Der Betrachter des Fahnenmastes kann mit dem Künstler eine Reise um die ganze Welt antreten. Er kann Argentinien oder China ebenso besuchen wie Mexiko, Kanada oder Afrika. Arvid Bryth hat bei jeder seiner Darstellung auf Details geachtet, die es dem Betrachter vereinfachen das dargestellte Land zu erraten.

Copyright Text und Fotos: Herbert Kårlin

Freitag, 4. Dezember 2009

Der Packhusplatsen am Stora Tullhuset in Göteborg

Obwohl der Packhusplatsen am Stora Tullhuset in Göteborg erst ab 1860 entstand, so nimmt dieser Platz heute dennoch eine bedeutende Rolle am Södra Älvstranden ein. Der Packhusplatsen erstreckt sich vom Stora Hamnkanalen bis zum Gebäude der Göteborger Oper und gehört damit zu einem der größten Plätze der Stadt.

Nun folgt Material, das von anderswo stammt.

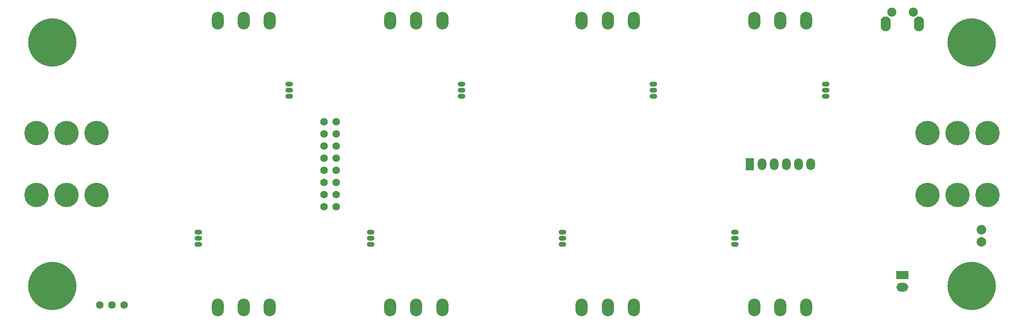
<source format=gbr>
%TF.GenerationSoftware,Altium Limited,Altium Designer,25.8.1 (18)*%
G04 Layer_Color=16711935*
%FSLAX45Y45*%
%MOMM*%
%TF.SameCoordinates,304ADD41-B96C-4BE1-A440-764D1465AFBB*%
%TF.FilePolarity,Negative*%
%TF.FileFunction,Soldermask,Bot*%
%TF.Part,Single*%
G01*
G75*
%TA.AperFunction,ComponentPad*%
%ADD148O,1.62400X1.03980*%
%TA.AperFunction,WasherPad*%
%ADD149C,10.10160*%
%TA.AperFunction,ComponentPad*%
%ADD150C,1.60000*%
%ADD151R,1.80000X2.50000*%
%ADD152R,2.50000X1.80000*%
%ADD153C,2.00000*%
%ADD154O,2.10160X3.10160*%
%ADD155C,1.90160*%
%ADD156C,1.60160*%
%ADD157O,2.50000X1.80000*%
%ADD158C,5.10160*%
%ADD159C,0.10160*%
%ADD160O,2.54160X3.70160*%
%ADD161O,1.80000X2.50000*%
%TA.AperFunction,WasherPad*%
%ADD162C,0.10160*%
D148*
X-6550000Y-1423000D02*
D03*
X-2950000D02*
D03*
X-4650000Y1423000D02*
D03*
X-1050000D02*
D03*
X4650000Y-1423000D02*
D03*
X2950000Y1423000D02*
D03*
X6550000D02*
D03*
X1050000Y-1423000D02*
D03*
X-6550000Y-1677000D02*
D03*
X-2950000D02*
D03*
X-4650000Y1676999D02*
D03*
X-1050000D02*
D03*
X4650000Y-1677000D02*
D03*
X2950000Y1676999D02*
D03*
X6550000D02*
D03*
X1050000Y-1677000D02*
D03*
Y-1550000D02*
D03*
X2950000Y1550000D02*
D03*
X6550000D02*
D03*
X-4650000D02*
D03*
X-1050000D02*
D03*
X-6550000Y-1550000D02*
D03*
X-2950000D02*
D03*
X4650000D02*
D03*
D149*
X-9600000Y-2550000D02*
D03*
Y2550000D02*
D03*
X9600000Y-2550000D02*
D03*
Y2550000D02*
D03*
D150*
X-8096000Y-2950000D02*
D03*
X-8604000D02*
D03*
X-8350000D02*
D03*
D151*
X4965000Y0D02*
D03*
D152*
X8150000Y-2323000D02*
D03*
D153*
X9800000Y-1625000D02*
D03*
Y-1375000D02*
D03*
D154*
X7799500Y2933999D02*
D03*
X8500500D02*
D03*
D155*
X8375000Y3182999D02*
D03*
X7925000D02*
D03*
D156*
X-3927000Y127000D02*
D03*
Y889000D02*
D03*
Y-381000D02*
D03*
X-3927000Y-635000D02*
D03*
Y635000D02*
D03*
X-3927000Y-889000D02*
D03*
Y381000D02*
D03*
Y-127000D02*
D03*
X-3673000Y127000D02*
D03*
Y-889000D02*
D03*
X-3673000Y-635000D02*
D03*
X-3673000Y-381000D02*
D03*
Y-127000D02*
D03*
Y381000D02*
D03*
X-3673000Y635000D02*
D03*
X-3673000Y889000D02*
D03*
D157*
X8150000Y-2577000D02*
D03*
D158*
X-9925000Y-650000D02*
D03*
X-9300000D02*
D03*
X-8675000D02*
D03*
Y650000D02*
D03*
X-9300000D02*
D03*
X-9925000D02*
D03*
X8675000Y-650000D02*
D03*
X9300000D02*
D03*
X9925000D02*
D03*
Y650000D02*
D03*
X9300000D02*
D03*
X8675000D02*
D03*
D159*
X-9300000Y0D02*
D03*
X9300000D02*
D03*
D160*
X6144000Y-3000000D02*
D03*
X5600000D02*
D03*
X5056000D02*
D03*
Y3000000D02*
D03*
X5600000D02*
D03*
X6144000D02*
D03*
X2544000Y-3000000D02*
D03*
X2000000D02*
D03*
X1456000D02*
D03*
Y3000000D02*
D03*
X2000000D02*
D03*
X2544000D02*
D03*
X-1456000Y-3000000D02*
D03*
X-2000000D02*
D03*
X-2544000D02*
D03*
Y3000000D02*
D03*
X-2000000D02*
D03*
X-1456000D02*
D03*
X-5056000Y-3000000D02*
D03*
X-5600000D02*
D03*
X-6144000D02*
D03*
Y3000000D02*
D03*
X-5600000D02*
D03*
X-5056000D02*
D03*
D161*
X6235000Y0D02*
D03*
X5981000D02*
D03*
X5727000D02*
D03*
X5473000D02*
D03*
X5219000D02*
D03*
D162*
X-5600000Y800000D02*
D03*
Y-800000D02*
D03*
X-2000000D02*
D03*
Y800000D02*
D03*
X5600000D02*
D03*
X2000000D02*
D03*
Y-800000D02*
D03*
X5600000D02*
D03*
%TF.MD5,4169d1eef6948f4d0d47dea2f3c4c7d5*%
M02*

</source>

Am Packhusplatsen befinden sich einige der bedeutendsten Gebäude Göteborgs der jüngeren Geschichte. Hier findet man das Stora Tullhuset in dem heute das Casino Cosmopol und das Museum Emigranternas Hus eingerichtet sind, aber hier stehen auch die Gebäude der früheren Reedereien Broström (heute Hovrätten) und Transatlantic oder das frühere Lagergebäude Kajskjul 8, das sich eine Ruf als Restaurant und anspruchsvoller Kabarettorganisator machte.


Das bekannteste Gebäude des Packhusplatsen ist wohl das 1864 errichtete Stora Tullhuset, das alle Amerika-Auswanderer als letztes betraten bevor sie die Reise über den Atlantik antraten. Die Geschichte der schwedischen und finnischen Auswanderer des 19. Jahrhunderts wird heute im Emigranternas Hus, das sich in einem Teil des Gebäudes befindet, in Wort und Bild erzählt.

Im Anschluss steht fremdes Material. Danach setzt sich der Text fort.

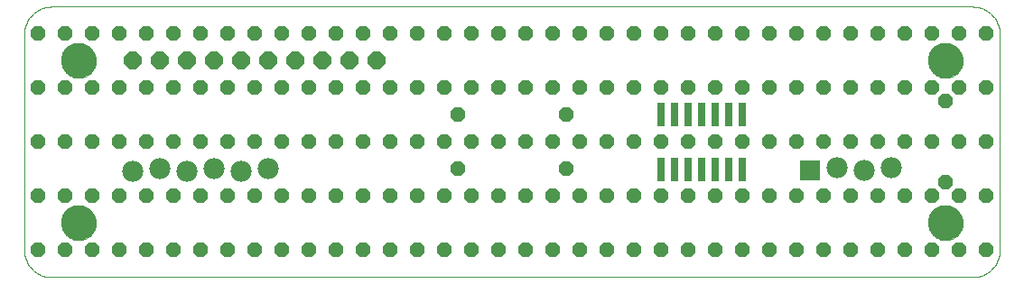
<source format=gbs>
G75*
G70*
%OFA0B0*%
%FSLAX24Y24*%
%IPPOS*%
%LPD*%
%AMOC8*
5,1,8,0,0,1.08239X$1,22.5*
%
%ADD10C,0.0000*%
%ADD11C,0.1300*%
%ADD12OC8,0.0560*%
%ADD13OC8,0.0640*%
%ADD14R,0.0280X0.0910*%
%ADD15R,0.0780X0.0780*%
%ADD16C,0.0780*%
D10*
X001811Y000100D02*
X035811Y000100D01*
X035871Y000102D01*
X035932Y000107D01*
X035991Y000116D01*
X036050Y000129D01*
X036109Y000145D01*
X036166Y000165D01*
X036221Y000188D01*
X036276Y000215D01*
X036328Y000244D01*
X036379Y000277D01*
X036428Y000313D01*
X036474Y000351D01*
X036518Y000393D01*
X036560Y000437D01*
X036598Y000483D01*
X036634Y000532D01*
X036667Y000583D01*
X036696Y000635D01*
X036723Y000690D01*
X036746Y000745D01*
X036766Y000802D01*
X036782Y000861D01*
X036795Y000920D01*
X036804Y000979D01*
X036809Y001040D01*
X036811Y001100D01*
X036811Y009100D01*
X036809Y009160D01*
X036804Y009221D01*
X036795Y009280D01*
X036782Y009339D01*
X036766Y009398D01*
X036746Y009455D01*
X036723Y009510D01*
X036696Y009565D01*
X036667Y009617D01*
X036634Y009668D01*
X036598Y009717D01*
X036560Y009763D01*
X036518Y009807D01*
X036474Y009849D01*
X036428Y009887D01*
X036379Y009923D01*
X036328Y009956D01*
X036276Y009985D01*
X036221Y010012D01*
X036166Y010035D01*
X036109Y010055D01*
X036050Y010071D01*
X035991Y010084D01*
X035932Y010093D01*
X035871Y010098D01*
X035811Y010100D01*
X001811Y010100D01*
X001751Y010098D01*
X001690Y010093D01*
X001631Y010084D01*
X001572Y010071D01*
X001513Y010055D01*
X001456Y010035D01*
X001401Y010012D01*
X001346Y009985D01*
X001294Y009956D01*
X001243Y009923D01*
X001194Y009887D01*
X001148Y009849D01*
X001104Y009807D01*
X001062Y009763D01*
X001024Y009717D01*
X000988Y009668D01*
X000955Y009617D01*
X000926Y009565D01*
X000899Y009510D01*
X000876Y009455D01*
X000856Y009398D01*
X000840Y009339D01*
X000827Y009280D01*
X000818Y009221D01*
X000813Y009160D01*
X000811Y009100D01*
X000811Y001100D01*
X000813Y001040D01*
X000818Y000979D01*
X000827Y000920D01*
X000840Y000861D01*
X000856Y000802D01*
X000876Y000745D01*
X000899Y000690D01*
X000926Y000635D01*
X000955Y000583D01*
X000988Y000532D01*
X001024Y000483D01*
X001062Y000437D01*
X001104Y000393D01*
X001148Y000351D01*
X001194Y000313D01*
X001243Y000277D01*
X001294Y000244D01*
X001346Y000215D01*
X001401Y000188D01*
X001456Y000165D01*
X001513Y000145D01*
X001572Y000129D01*
X001631Y000116D01*
X001690Y000107D01*
X001751Y000102D01*
X001811Y000100D01*
X002181Y002100D02*
X002183Y002150D01*
X002189Y002200D01*
X002199Y002249D01*
X002213Y002297D01*
X002230Y002344D01*
X002251Y002389D01*
X002276Y002433D01*
X002304Y002474D01*
X002336Y002513D01*
X002370Y002550D01*
X002407Y002584D01*
X002447Y002614D01*
X002489Y002641D01*
X002533Y002665D01*
X002579Y002686D01*
X002626Y002702D01*
X002674Y002715D01*
X002724Y002724D01*
X002773Y002729D01*
X002824Y002730D01*
X002874Y002727D01*
X002923Y002720D01*
X002972Y002709D01*
X003020Y002694D01*
X003066Y002676D01*
X003111Y002654D01*
X003154Y002628D01*
X003195Y002599D01*
X003234Y002567D01*
X003270Y002532D01*
X003302Y002494D01*
X003332Y002454D01*
X003359Y002411D01*
X003382Y002367D01*
X003401Y002321D01*
X003417Y002273D01*
X003429Y002224D01*
X003437Y002175D01*
X003441Y002125D01*
X003441Y002075D01*
X003437Y002025D01*
X003429Y001976D01*
X003417Y001927D01*
X003401Y001879D01*
X003382Y001833D01*
X003359Y001789D01*
X003332Y001746D01*
X003302Y001706D01*
X003270Y001668D01*
X003234Y001633D01*
X003195Y001601D01*
X003154Y001572D01*
X003111Y001546D01*
X003066Y001524D01*
X003020Y001506D01*
X002972Y001491D01*
X002923Y001480D01*
X002874Y001473D01*
X002824Y001470D01*
X002773Y001471D01*
X002724Y001476D01*
X002674Y001485D01*
X002626Y001498D01*
X002579Y001514D01*
X002533Y001535D01*
X002489Y001559D01*
X002447Y001586D01*
X002407Y001616D01*
X002370Y001650D01*
X002336Y001687D01*
X002304Y001726D01*
X002276Y001767D01*
X002251Y001811D01*
X002230Y001856D01*
X002213Y001903D01*
X002199Y001951D01*
X002189Y002000D01*
X002183Y002050D01*
X002181Y002100D01*
X002181Y008100D02*
X002183Y008150D01*
X002189Y008200D01*
X002199Y008249D01*
X002213Y008297D01*
X002230Y008344D01*
X002251Y008389D01*
X002276Y008433D01*
X002304Y008474D01*
X002336Y008513D01*
X002370Y008550D01*
X002407Y008584D01*
X002447Y008614D01*
X002489Y008641D01*
X002533Y008665D01*
X002579Y008686D01*
X002626Y008702D01*
X002674Y008715D01*
X002724Y008724D01*
X002773Y008729D01*
X002824Y008730D01*
X002874Y008727D01*
X002923Y008720D01*
X002972Y008709D01*
X003020Y008694D01*
X003066Y008676D01*
X003111Y008654D01*
X003154Y008628D01*
X003195Y008599D01*
X003234Y008567D01*
X003270Y008532D01*
X003302Y008494D01*
X003332Y008454D01*
X003359Y008411D01*
X003382Y008367D01*
X003401Y008321D01*
X003417Y008273D01*
X003429Y008224D01*
X003437Y008175D01*
X003441Y008125D01*
X003441Y008075D01*
X003437Y008025D01*
X003429Y007976D01*
X003417Y007927D01*
X003401Y007879D01*
X003382Y007833D01*
X003359Y007789D01*
X003332Y007746D01*
X003302Y007706D01*
X003270Y007668D01*
X003234Y007633D01*
X003195Y007601D01*
X003154Y007572D01*
X003111Y007546D01*
X003066Y007524D01*
X003020Y007506D01*
X002972Y007491D01*
X002923Y007480D01*
X002874Y007473D01*
X002824Y007470D01*
X002773Y007471D01*
X002724Y007476D01*
X002674Y007485D01*
X002626Y007498D01*
X002579Y007514D01*
X002533Y007535D01*
X002489Y007559D01*
X002447Y007586D01*
X002407Y007616D01*
X002370Y007650D01*
X002336Y007687D01*
X002304Y007726D01*
X002276Y007767D01*
X002251Y007811D01*
X002230Y007856D01*
X002213Y007903D01*
X002199Y007951D01*
X002189Y008000D01*
X002183Y008050D01*
X002181Y008100D01*
X034181Y008100D02*
X034183Y008150D01*
X034189Y008200D01*
X034199Y008249D01*
X034213Y008297D01*
X034230Y008344D01*
X034251Y008389D01*
X034276Y008433D01*
X034304Y008474D01*
X034336Y008513D01*
X034370Y008550D01*
X034407Y008584D01*
X034447Y008614D01*
X034489Y008641D01*
X034533Y008665D01*
X034579Y008686D01*
X034626Y008702D01*
X034674Y008715D01*
X034724Y008724D01*
X034773Y008729D01*
X034824Y008730D01*
X034874Y008727D01*
X034923Y008720D01*
X034972Y008709D01*
X035020Y008694D01*
X035066Y008676D01*
X035111Y008654D01*
X035154Y008628D01*
X035195Y008599D01*
X035234Y008567D01*
X035270Y008532D01*
X035302Y008494D01*
X035332Y008454D01*
X035359Y008411D01*
X035382Y008367D01*
X035401Y008321D01*
X035417Y008273D01*
X035429Y008224D01*
X035437Y008175D01*
X035441Y008125D01*
X035441Y008075D01*
X035437Y008025D01*
X035429Y007976D01*
X035417Y007927D01*
X035401Y007879D01*
X035382Y007833D01*
X035359Y007789D01*
X035332Y007746D01*
X035302Y007706D01*
X035270Y007668D01*
X035234Y007633D01*
X035195Y007601D01*
X035154Y007572D01*
X035111Y007546D01*
X035066Y007524D01*
X035020Y007506D01*
X034972Y007491D01*
X034923Y007480D01*
X034874Y007473D01*
X034824Y007470D01*
X034773Y007471D01*
X034724Y007476D01*
X034674Y007485D01*
X034626Y007498D01*
X034579Y007514D01*
X034533Y007535D01*
X034489Y007559D01*
X034447Y007586D01*
X034407Y007616D01*
X034370Y007650D01*
X034336Y007687D01*
X034304Y007726D01*
X034276Y007767D01*
X034251Y007811D01*
X034230Y007856D01*
X034213Y007903D01*
X034199Y007951D01*
X034189Y008000D01*
X034183Y008050D01*
X034181Y008100D01*
X034181Y002100D02*
X034183Y002150D01*
X034189Y002200D01*
X034199Y002249D01*
X034213Y002297D01*
X034230Y002344D01*
X034251Y002389D01*
X034276Y002433D01*
X034304Y002474D01*
X034336Y002513D01*
X034370Y002550D01*
X034407Y002584D01*
X034447Y002614D01*
X034489Y002641D01*
X034533Y002665D01*
X034579Y002686D01*
X034626Y002702D01*
X034674Y002715D01*
X034724Y002724D01*
X034773Y002729D01*
X034824Y002730D01*
X034874Y002727D01*
X034923Y002720D01*
X034972Y002709D01*
X035020Y002694D01*
X035066Y002676D01*
X035111Y002654D01*
X035154Y002628D01*
X035195Y002599D01*
X035234Y002567D01*
X035270Y002532D01*
X035302Y002494D01*
X035332Y002454D01*
X035359Y002411D01*
X035382Y002367D01*
X035401Y002321D01*
X035417Y002273D01*
X035429Y002224D01*
X035437Y002175D01*
X035441Y002125D01*
X035441Y002075D01*
X035437Y002025D01*
X035429Y001976D01*
X035417Y001927D01*
X035401Y001879D01*
X035382Y001833D01*
X035359Y001789D01*
X035332Y001746D01*
X035302Y001706D01*
X035270Y001668D01*
X035234Y001633D01*
X035195Y001601D01*
X035154Y001572D01*
X035111Y001546D01*
X035066Y001524D01*
X035020Y001506D01*
X034972Y001491D01*
X034923Y001480D01*
X034874Y001473D01*
X034824Y001470D01*
X034773Y001471D01*
X034724Y001476D01*
X034674Y001485D01*
X034626Y001498D01*
X034579Y001514D01*
X034533Y001535D01*
X034489Y001559D01*
X034447Y001586D01*
X034407Y001616D01*
X034370Y001650D01*
X034336Y001687D01*
X034304Y001726D01*
X034276Y001767D01*
X034251Y001811D01*
X034230Y001856D01*
X034213Y001903D01*
X034199Y001951D01*
X034189Y002000D01*
X034183Y002050D01*
X034181Y002100D01*
D11*
X034811Y002100D03*
X034811Y008100D03*
X002811Y008100D03*
X002811Y002100D03*
D12*
X003311Y001100D03*
X002311Y001100D03*
X001311Y001100D03*
X004311Y001100D03*
X005311Y001100D03*
X006311Y001100D03*
X007311Y001100D03*
X008311Y001100D03*
X009311Y001100D03*
X010311Y001100D03*
X011311Y001100D03*
X012311Y001100D03*
X013311Y001100D03*
X014311Y001100D03*
X015311Y001100D03*
X016311Y001100D03*
X017311Y001100D03*
X018311Y001100D03*
X019311Y001100D03*
X020311Y001100D03*
X021311Y001100D03*
X022311Y001100D03*
X023311Y001100D03*
X024311Y001100D03*
X025311Y001100D03*
X026311Y001100D03*
X027311Y001100D03*
X028311Y001100D03*
X029311Y001100D03*
X030311Y001100D03*
X031311Y001100D03*
X032311Y001100D03*
X033311Y001100D03*
X034311Y001100D03*
X035311Y001100D03*
X036311Y001100D03*
X036311Y003100D03*
X035311Y003100D03*
X034311Y003100D03*
X033311Y003100D03*
X032311Y003100D03*
X031311Y003100D03*
X030311Y003100D03*
X029311Y003100D03*
X028311Y003100D03*
X027311Y003100D03*
X026311Y003100D03*
X025311Y003100D03*
X024311Y003100D03*
X023311Y003100D03*
X022311Y003100D03*
X021311Y003100D03*
X020311Y003100D03*
X019311Y003100D03*
X018311Y003100D03*
X017311Y003100D03*
X016311Y003100D03*
X015311Y003100D03*
X014311Y003100D03*
X013311Y003100D03*
X012311Y003100D03*
X011311Y003100D03*
X010311Y003100D03*
X009311Y003100D03*
X008311Y003100D03*
X007311Y003100D03*
X006311Y003100D03*
X005311Y003100D03*
X004311Y003100D03*
X003311Y003100D03*
X002311Y003100D03*
X001311Y003100D03*
X001311Y005100D03*
X002311Y005100D03*
X003311Y005100D03*
X004311Y005100D03*
X005311Y005100D03*
X006311Y005100D03*
X007311Y005100D03*
X008311Y005100D03*
X009311Y005100D03*
X010311Y005100D03*
X011311Y005100D03*
X012311Y005100D03*
X013311Y005100D03*
X014311Y005100D03*
X015311Y005100D03*
X016311Y005100D03*
X017311Y005100D03*
X018311Y005100D03*
X019311Y005100D03*
X020311Y005100D03*
X021311Y005100D03*
X022311Y005100D03*
X023311Y005100D03*
X024311Y005100D03*
X025311Y005100D03*
X026311Y005100D03*
X027311Y005100D03*
X028311Y005100D03*
X029311Y005100D03*
X030311Y005100D03*
X031311Y005100D03*
X032311Y005100D03*
X033311Y005100D03*
X034311Y005100D03*
X035311Y005100D03*
X036311Y005100D03*
X034811Y006600D03*
X035311Y007100D03*
X036311Y007100D03*
X034311Y007100D03*
X033311Y007100D03*
X032311Y007100D03*
X031311Y007100D03*
X030311Y007100D03*
X029311Y007100D03*
X028311Y007100D03*
X027311Y007100D03*
X026311Y007100D03*
X025311Y007100D03*
X024311Y007100D03*
X023311Y007100D03*
X022311Y007100D03*
X021311Y007100D03*
X020311Y007100D03*
X019311Y007100D03*
X018311Y007100D03*
X017311Y007100D03*
X016311Y007100D03*
X015311Y007100D03*
X014311Y007100D03*
X013311Y007100D03*
X012311Y007100D03*
X011311Y007100D03*
X010311Y007100D03*
X009311Y007100D03*
X008311Y007100D03*
X007311Y007100D03*
X006311Y007100D03*
X005311Y007100D03*
X004311Y007100D03*
X003311Y007100D03*
X002311Y007100D03*
X001311Y007100D03*
X001311Y009100D03*
X002311Y009100D03*
X003311Y009100D03*
X004311Y009100D03*
X005311Y009100D03*
X006311Y009100D03*
X007311Y009100D03*
X008311Y009100D03*
X009311Y009100D03*
X010311Y009100D03*
X011311Y009100D03*
X012311Y009100D03*
X013311Y009100D03*
X014311Y009100D03*
X015311Y009100D03*
X016311Y009100D03*
X017311Y009100D03*
X018311Y009100D03*
X019311Y009100D03*
X020311Y009100D03*
X021311Y009100D03*
X022311Y009100D03*
X023311Y009100D03*
X024311Y009100D03*
X025311Y009100D03*
X026311Y009100D03*
X027311Y009100D03*
X028311Y009100D03*
X029311Y009100D03*
X030311Y009100D03*
X031311Y009100D03*
X032311Y009100D03*
X033311Y009100D03*
X034311Y009100D03*
X035311Y009100D03*
X036311Y009100D03*
X020811Y006100D03*
X016811Y006100D03*
X016811Y004100D03*
X020811Y004100D03*
X034811Y003600D03*
D13*
X013811Y008100D03*
X012811Y008100D03*
X011811Y008100D03*
X010811Y008100D03*
X009811Y008100D03*
X008811Y008100D03*
X007811Y008100D03*
X006811Y008100D03*
X005811Y008100D03*
X004811Y008100D03*
D14*
X024311Y006125D03*
X024811Y006125D03*
X025311Y006125D03*
X025811Y006125D03*
X026311Y006125D03*
X026811Y006125D03*
X027311Y006125D03*
X027311Y004075D03*
X026811Y004075D03*
X026311Y004075D03*
X025811Y004075D03*
X025311Y004075D03*
X024811Y004075D03*
X024311Y004075D03*
D15*
X029811Y004050D03*
D16*
X030811Y004150D03*
X031811Y004050D03*
X032811Y004150D03*
X009811Y004100D03*
X008811Y004000D03*
X007811Y004100D03*
X006811Y004000D03*
X005811Y004100D03*
X004811Y004000D03*
M02*

</source>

Am Packhusplatsen findet man jedoch auch das maritime Erlebniszentrum Maritiman mit seinen 12 Booten, die den ganzen Sommer über besichtigt werden können. Besucher können ein U-Boot von innen sehen, Kriegsschiffe genauer unter die Lupe nehmen oder auf einem Frachtschiff eine Ausstellung zur Geschichte der Seefahrt in Göteborg besuchen.


Aber auch der Packhusplatsen vor den Schiffen erlaubt es das ganze Jahr über Gegenstände der Seefahrt zu entdecken. Hier findet man eine alte Seemine, eine Kanone, eine Taucherglocke, Anker, eine Schiffsschraube und zahlreiche andere Gegenstände, die die Geschichte der Göteborger Schifffahrt dokumentieren. Die Ausstellungsstücke werden der Allgemeinheit vom Schiffsmuseum Maritiman zur Verfügung gestellt.